Content starts

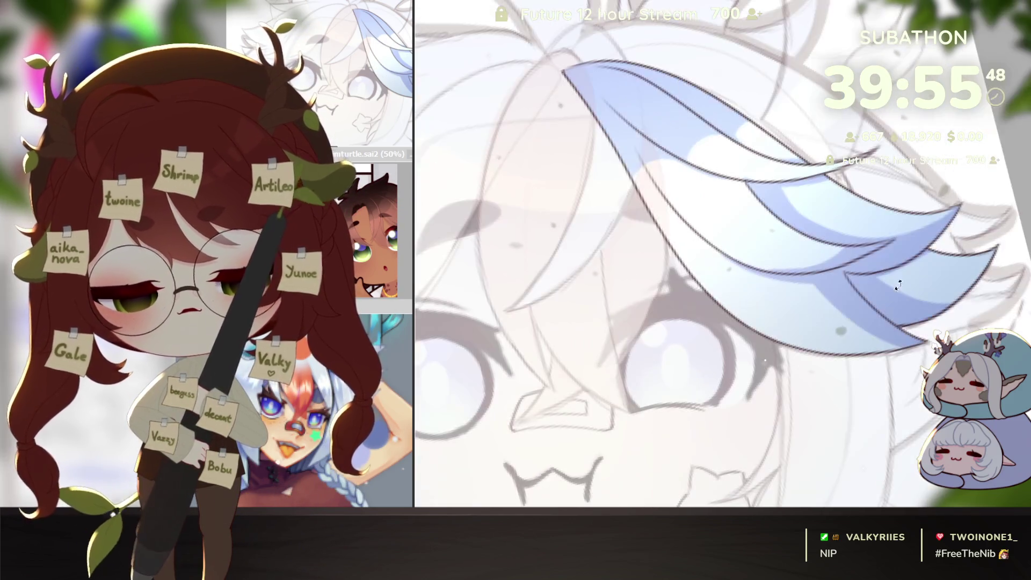
{"action": "key", "text": "Delete"}
{"action": "key", "text": "Delete"}
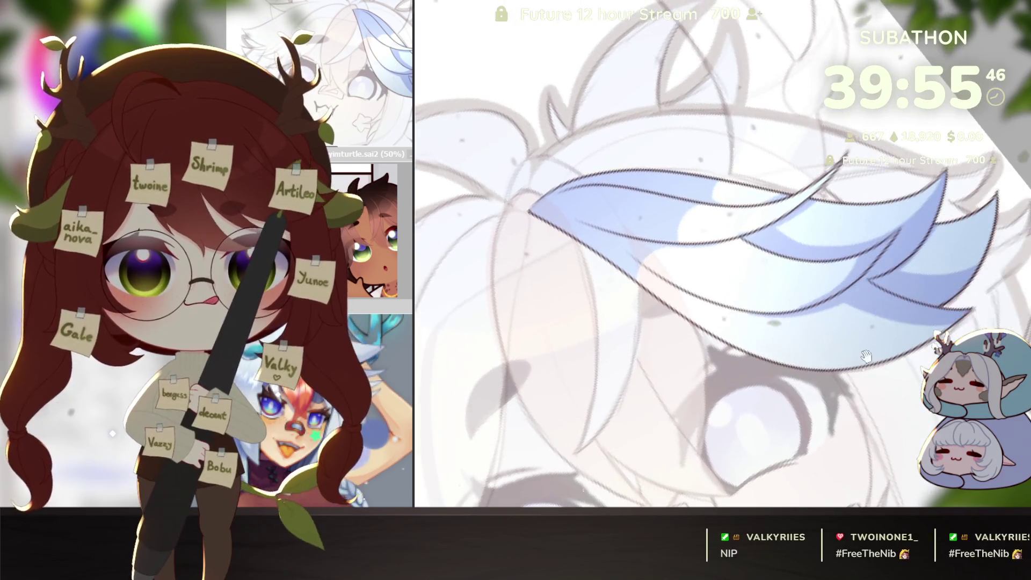
{"action": "key", "text": "Home"}
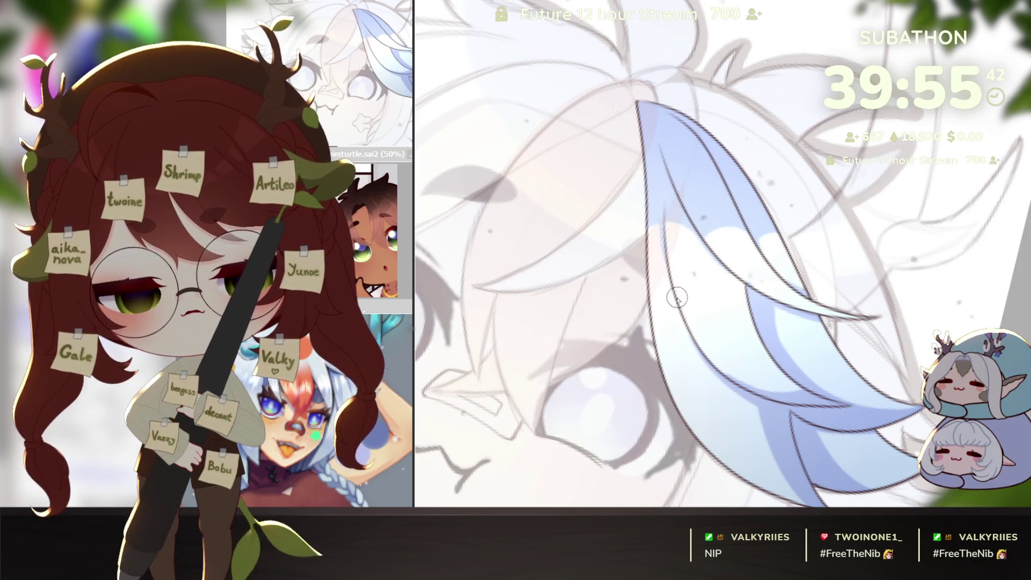
{"action": "scroll", "coordinate": [675, 295], "scroll_direction": "down", "scroll_amount": 5}
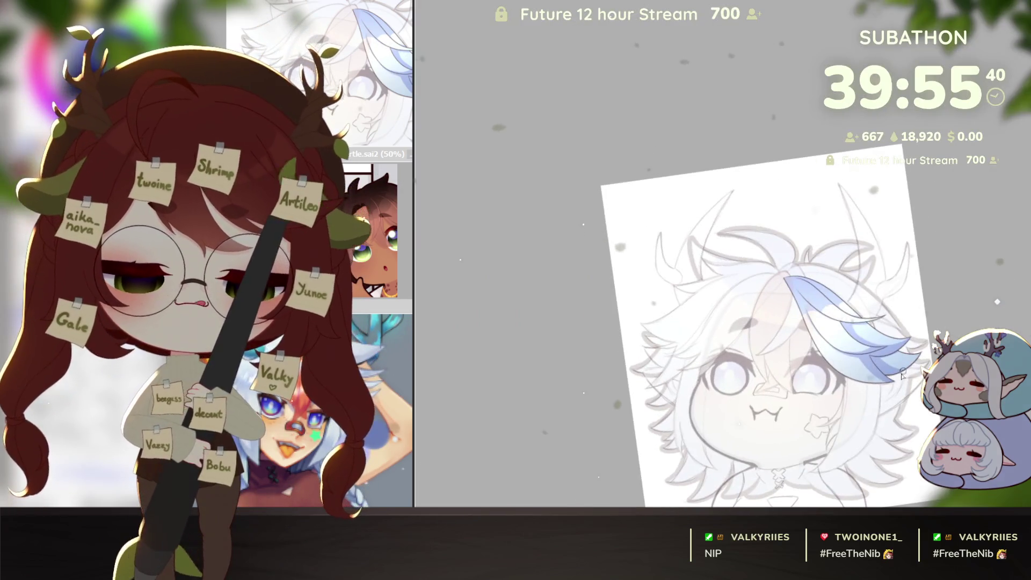
{"action": "scroll", "coordinate": [829, 302], "scroll_direction": "up", "scroll_amount": 5}
{"action": "scroll", "coordinate": [828, 301], "scroll_direction": "up", "scroll_amount": 3}
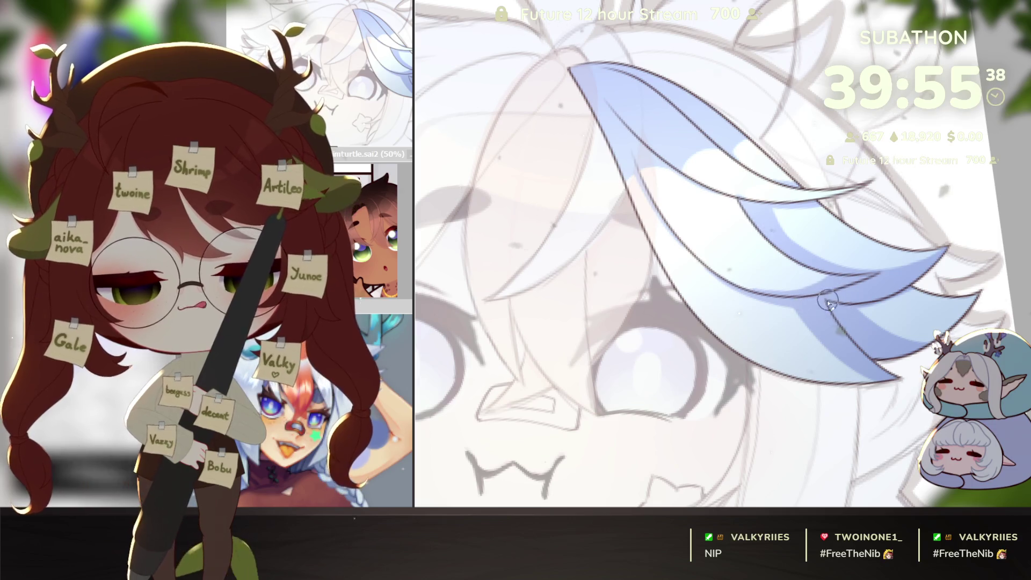
{"action": "key", "text": "End"}
{"action": "key", "text": "End"}
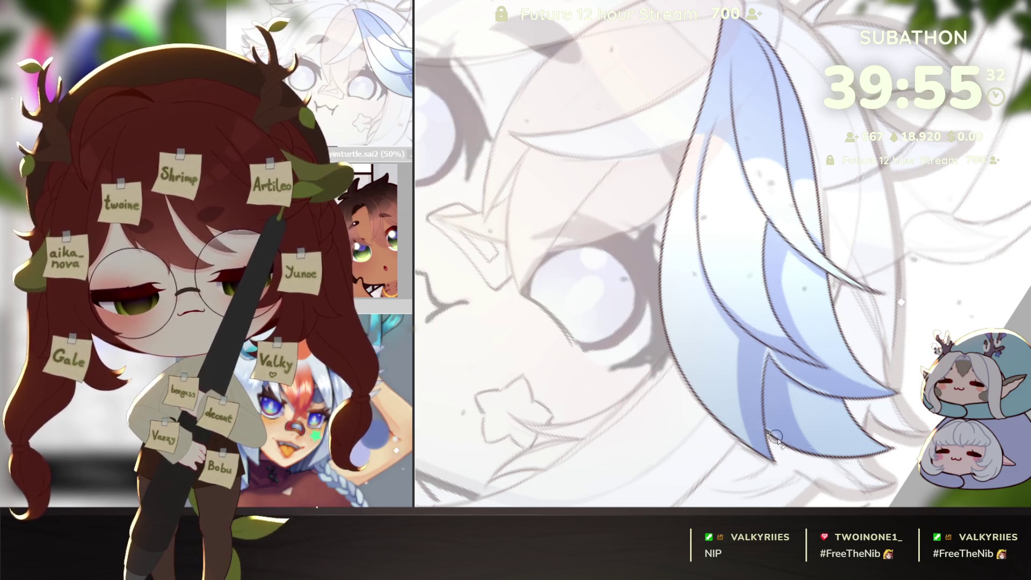
{"action": "key", "text": "End"}
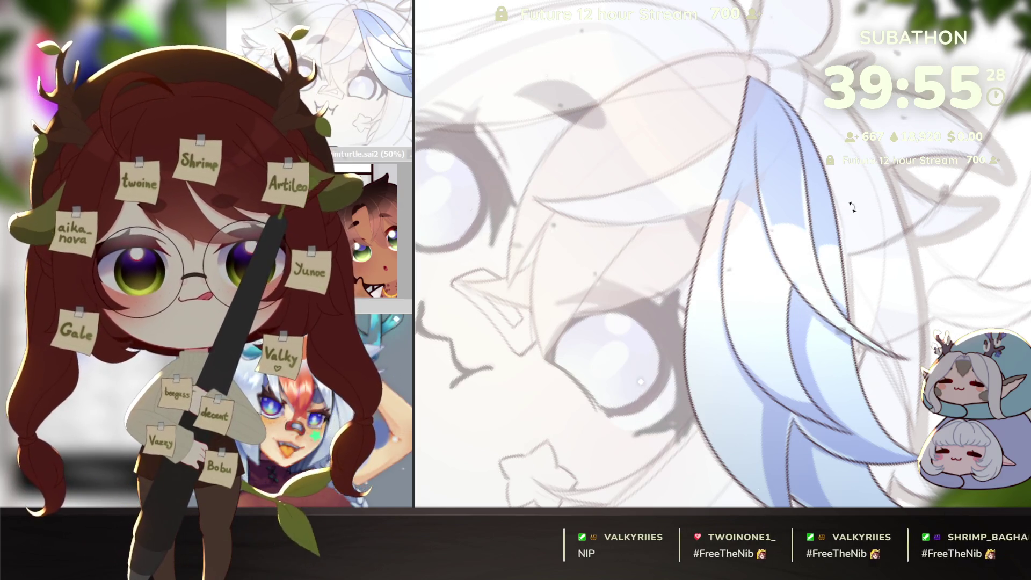
{"action": "key", "text": "Delete"}
{"action": "scroll", "coordinate": [848, 202], "scroll_direction": "down", "scroll_amount": 3}
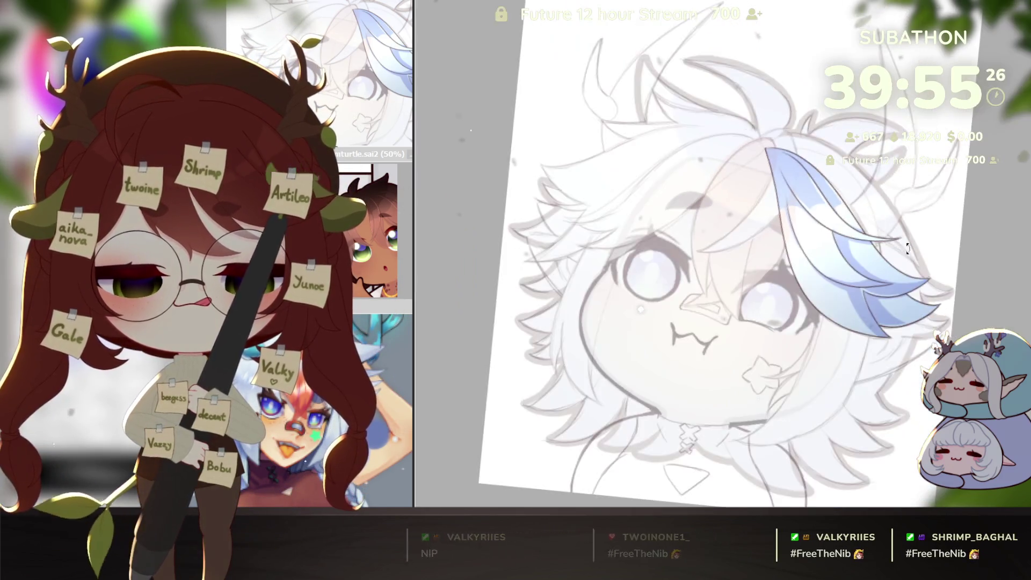
{"action": "key", "text": "Delete"}
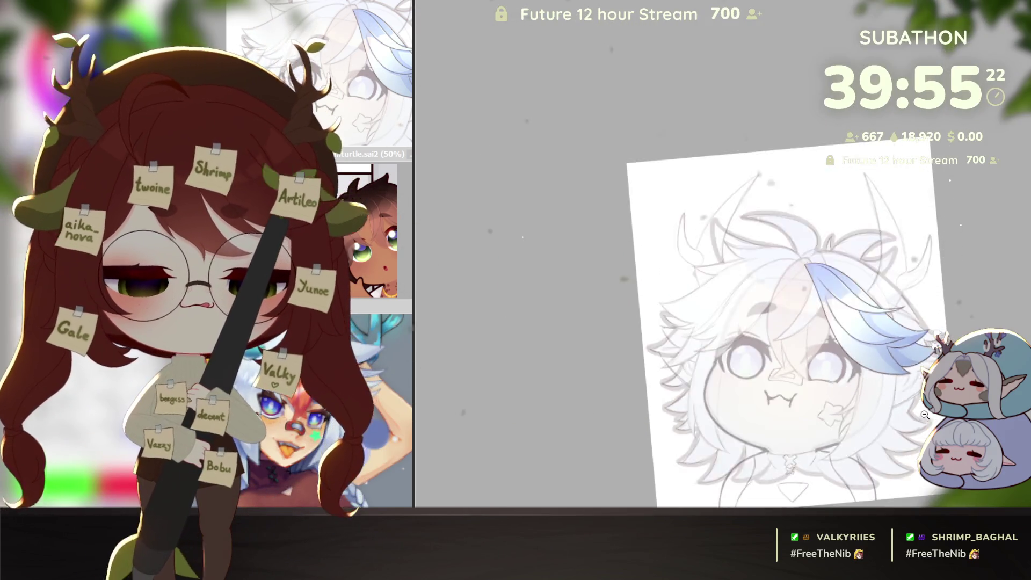
{"action": "scroll", "coordinate": [725, 282], "scroll_direction": "up", "scroll_amount": 2}
{"action": "scroll", "coordinate": [726, 282], "scroll_direction": "up", "scroll_amount": 2}
{"action": "scroll", "coordinate": [813, 339], "scroll_direction": "up", "scroll_amount": 2}
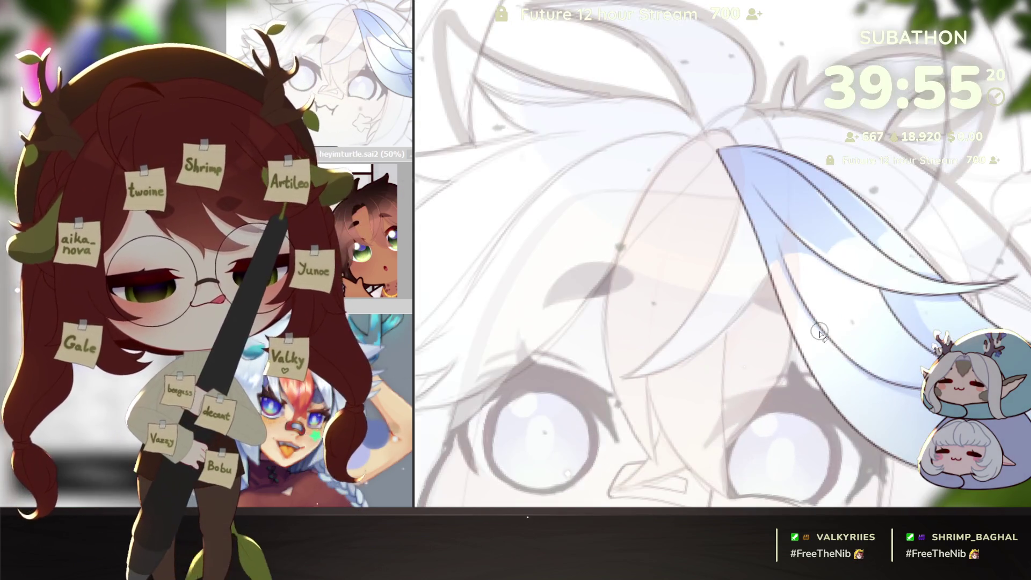
{"action": "scroll", "coordinate": [566, 387], "scroll_direction": "down", "scroll_amount": 3}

Content ends

(Task objective): Wherever the string "down" appears in the entries, copy that line.

(Exercise response):
{"action": "scroll", "coordinate": [675, 295], "scroll_direction": "down", "scroll_amount": 5}
{"action": "scroll", "coordinate": [848, 202], "scroll_direction": "down", "scroll_amount": 3}
{"action": "scroll", "coordinate": [566, 387], "scroll_direction": "down", "scroll_amount": 3}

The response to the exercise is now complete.